What to produce:
Retype the records below word for word and omit any image.
-- Extracted records follows --
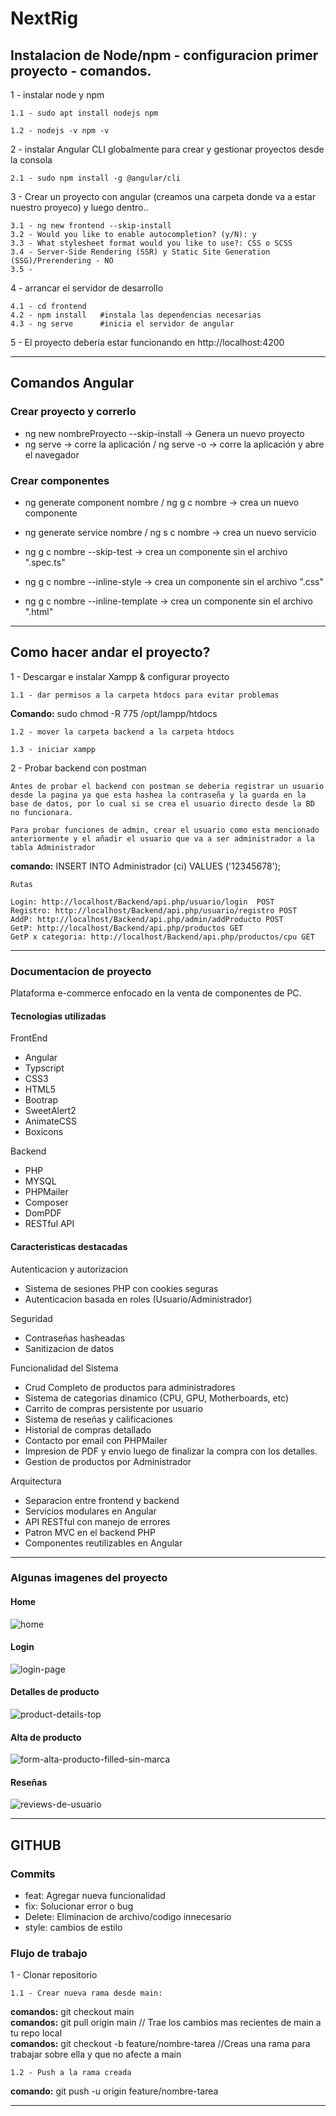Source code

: # NextRig

## Instalacion de Node/npm - configuracion primer proyecto - comandos.

1 - instalar node y npm

	1.1 - sudo apt install nodejs npm

	1.2 - nodejs -v npm -v

2 - instalar Angular CLI globalmente para crear y gestionar proyectos desde la consola

	2.1 - sudo npm install -g @angular/cli

3 - Crear un proyecto con angular (creamos una carpeta donde va a estar nuestro proyeco) y luego dentro..

	3.1 - ng new frontend --skip-install
	3.2 - Would you like to enable autocompletion? (y/N): y
	3.3 - What stylesheet format would you like to use?: CSS o SCSS
	3.4 - Server-Side Rendering (SSR) y Static Site Generation (SSG)/Prerendering - NO
	3.5 - 

4 - arrancar el servidor de desarrollo

	4.1 - cd frontend
	4.2 - npm install	#instala las dependencias necesarias
	4.3 - ng serve		#inicia el servidor de angular

5 - El proyecto debería estar funcionando en http://localhost:4200

***

## Comandos Angular

### Crear proyecto y correrlo

- ng new nombreProyecto --skip-install -> Genera un nuevo proyecto
- ng serve -> corre la aplicación / ng serve -o -> corre la aplicación y abre el navegador

### Crear componentes

- ng generate component nombre / ng g c nombre -> crea un nuevo componente
- ng generate service nombre / ng s c nombre -> crea un nuevo servicio

- ng g c nombre --skip-test -> crea un componente sin el archivo ".spec.ts"
- ng g c nombre --inline-style -> crea un componente sin el archivo ".css"
- ng g c nombre --inline-template -> crea un componente sin el archivo ".html"

***

## Como hacer andar el proyecto?

1 - Descargar e instalar Xampp & configurar proyecto

	1.1 - dar permisos a la carpeta htdocs para evitar problemas 
	
**Comando:**
sudo chmod -R 775 /opt/lampp/htdocs
	
	1.2 - mover la carpeta backend a la carpeta htdocs

	1.3 - iniciar xampp

2 - Probar backend con postman

	Antes de probar el backend con postman se deberia registrar un usuario desde la pagina ya que esta hashea la contraseña y la guarda en la base de datos, por lo cual si se crea el usuario directo desde la BD no funcionara.

	Para probar funciones de admin, crear el usuario como esta mencionado anteriormente y el añadir el usuario que va a ser administrador a la tabla Administrador 

**comando:** INSERT INTO Administrador (ci) VALUES ('12345678');

	Rutas

	Login: http://localhost/Backend/api.php/usuario/login  POST
	Registro: http://localhost/Backend/api.php/usuario/registro POST
	AddP: http://localhost/Backend/api.php/admin/addProducto POST
	GetP: http://localhost/Backend/api.php/productos GET
	GetP x categoria: http://localhost/Backend/api.php/productos/cpu GET
	
***


### Documentacion de proyecto

Plataforma e-commerce enfocado en la venta de componentes de PC.

#### Tecnologias utilizadas

FrontEnd
* Angular
* Typscript
* CSS3
* HTML5
* Bootrap
* SweetAlert2
* AnimateCSS
* Boxicons

Backend
* PHP
* MYSQL
* PHPMailer
* Composer
* DomPDF
* RESTful API

#### Caracteristicas destacadas

Autenticacion y autorizacion
* Sistema de sesiones PHP con cookies seguras
* Autenticacion basada en roles (Usuario/Administrador)

Seguridad
* Contraseñas hasheadas
* Sanitizacion de datos

Funcionalidad del Sistema
* Crud Completo de productos para administradores
* Sistema de categorias dinamico (CPU, GPU, Motherboards, etc)
* Carrito de compras persistente por usuario
* Sistema de reseñas y calificaciones
* Historial de compras detallado
* Contacto por email con PHPMailer
* Impresion de PDF y envio luego de finalizar la compra con los detalles.
* Gestion de productos por Administrador

Arquitectura
* Separacion entre frontend y backend
* Servicios modulares en Angular
* API RESTful con manejo de errores
* Patron MVC en el backend PHP
* Componentes reutilizables en Angular

---

### Algunas imagenes del proyecto

#### Home
![home](https://github.com/user-attachments/assets/c1f799b0-1a87-4466-9490-4b3c648a7848)

#### Login
![login-page](https://github.com/user-attachments/assets/b7ec6196-11aa-4a0b-a513-f8560e684eb0)

#### Detalles de producto
![product-details-top](https://github.com/user-attachments/assets/eb98c139-ec89-4ff0-91cd-65e1b3bb2094)

#### Alta de producto
![form-alta-producto-filled-sin-marca](https://github.com/user-attachments/assets/c2afd879-b2f6-4ed4-a8ca-b78ef0036e48)

#### Reseñas
![reviews-de-usuario](https://github.com/user-attachments/assets/e46274e0-3bf2-4741-ab0b-042cceddec95)

---

## GITHUB


 ### Commits

* feat: Agregar nueva funcionalidad
* fix: Solucionar error o bug
* Delete: Eliminacion de archivo/codigo innecesario
* style: cambios de estilo

### Flujo de trabajo

1 - Clonar repositorio

	1.1 - Crear nueva rama desde main:
**comandos:** git checkout main<br>
**comandos:** git pull origin main // Trae los cambios mas recientes de main a tu repo local<br>
**comandos:** git checkout -b feature/nombre-tarea //Creas una rama para trabajar sobre ella y que no afecte a main

	1.2 - Push a la rama creada

**comando:** git push -u origin feature/nombre-tarea

---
-- Extracted records concluded --
Exercise output:
Source code

: # NextRig

## Instalacion de Node/npm - configuracion primer proyecto - comandos.

1 - instalar node y npm

	1.1 - sudo apt install nodejs npm

	1.2 - nodejs -v npm -v

2 - instalar Angular CLI globalmente para crear y gestionar proyectos desde la consola

	2.1 - sudo npm install -g @angular/cli

3 - Crear un proyecto con angular (creamos una carpeta donde va a estar nuestro proyeco) y luego dentro..

	3.1 - ng new frontend --skip-install
	3.2 - Would you like to enable autocompletion? (y/N): y
	3.3 - What stylesheet format would you like to use?: CSS o SCSS
	3.4 - Server-Side Rendering (SSR) y Static Site Generation (SSG)/Prerendering - NO
	3.5 - 

4 - arrancar el servidor de desarrollo

	4.1 - cd frontend
	4.2 - npm install	#instala las dependencias necesarias
	4.3 - ng serve		#inicia el servidor de angular

5 - El proyecto debería estar funcionando en http://localhost:4200

***

## Comandos Angular

### Crear proyecto y correrlo

- ng new nombreProyecto --skip-install -> Genera un nuevo proyecto
- ng serve -> corre la aplicación / ng serve -o -> corre la aplicación y abre el navegador

### Crear componentes

- ng generate component nombre / ng g c nombre -> crea un nuevo componente
- ng generate service nombre / ng s c nombre -> crea un nuevo servicio

- ng g c nombre --skip-test -> crea un componente sin el archivo ".spec.ts"
- ng g c nombre --inline-style -> crea un componente sin el archivo ".css"
- ng g c nombre --inline-template -> crea un componente sin el archivo ".html"

***

## Como hacer andar el proyecto?

1 - Descargar e instalar Xampp & configurar proyecto

	1.1 - dar permisos a la carpeta htdocs para evitar problemas 
	
**Comando:**
sudo chmod -R 775 /opt/lampp/htdocs
	
	1.2 - mover la carpeta backend a la carpeta htdocs

	1.3 - iniciar xampp

2 - Probar backend con postman

	Antes de probar el backend con postman se deberia registrar un usuario desde la pagina ya que esta hashea la contraseña y la guarda en la base de datos, por lo cual si se crea el usuario directo desde la BD no funcionara.

	Para probar funciones de admin, crear el usuario como esta mencionado anteriormente y el añadir el usuario que va a ser administrador a la tabla Administrador 

**comando:** INSERT INTO Administrador (ci) VALUES ('12345678');

	Rutas

	Login: http://localhost/Backend/api.php/usuario/login  POST
	Registro: http://localhost/Backend/api.php/usuario/registro POST
	AddP: http://localhost/Backend/api.php/admin/addProducto POST
	GetP: http://localhost/Backend/api.php/productos GET
	GetP x categoria: http://localhost/Backend/api.php/productos/cpu GET
	
***


### Documentacion de proyecto

Plataforma e-commerce enfocado en la venta de componentes de PC.

#### Tecnologias utilizadas

FrontEnd
* Angular
* Typscript
* CSS3
* HTML5
* Bootrap
* SweetAlert2
* AnimateCSS
* Boxicons

Backend
* PHP
* MYSQL
* PHPMailer
* Composer
* DomPDF
* RESTful API

#### Caracteristicas destacadas

Autenticacion y autorizacion
* Sistema de sesiones PHP con cookies seguras
* Autenticacion basada en roles (Usuario/Administrador)

Seguridad
* Contraseñas hasheadas
* Sanitizacion de datos

Funcionalidad del Sistema
* Crud Completo de productos para administradores
* Sistema de categorias dinamico (CPU, GPU, Motherboards, etc)
* Carrito de compras persistente por usuario
* Sistema de reseñas y calificaciones
* Historial de compras detallado
* Contacto por email con PHPMailer
* Impresion de PDF y envio luego de finalizar la compra con los detalles.
* Gestion de productos por Administrador

Arquitectura
* Separacion entre frontend y backend
* Servicios modulares en Angular
* API RESTful con manejo de errores
* Patron MVC en el backend PHP
* Componentes reutilizables en Angular

---

### Algunas imagenes del proyecto

#### Home
![home](https://github.com/user-attachments/assets/c1f799b0-1a87-4466-9490-4b3c648a7848)

#### Login
![login-page](https://github.com/user-attachments/assets/b7ec6196-11aa-4a0b-a513-f8560e684eb0)

#### Detalles de producto
![product-details-top](https://github.com/user-attachments/assets/eb98c139-ec89-4ff0-91cd-65e1b3bb2094)

#### Alta de producto
![form-alta-producto-filled-sin-marca](https://github.com/user-attachments/assets/c2afd879-b2f6-4ed4-a8ca-b78ef0036e48)

#### Reseñas
![reviews-de-usuario](https://github.com/user-attachments/assets/e46274e0-3bf2-4741-ab0b-042cceddec95)

---

## GITHUB


 ### Commits

* feat: Agregar nueva funcionalidad
* fix: Solucionar error o bug
* Delete: Eliminacion de archivo/codigo innecesario
* style: cambios de estilo

### Flujo de trabajo

1 - Clonar repositorio

	1.1 - Crear nueva rama desde main:
**comandos:** git checkout main<br>
**comandos:** git pull origin main // Trae los cambios mas recientes de main a tu repo local<br>
**comandos:** git checkout -b feature/nombre-tarea //Creas una rama para trabajar sobre ella y que no afecte a main

	1.2 - Push a la rama creada

**comando:** git push -u origin feature/nombre-tarea

---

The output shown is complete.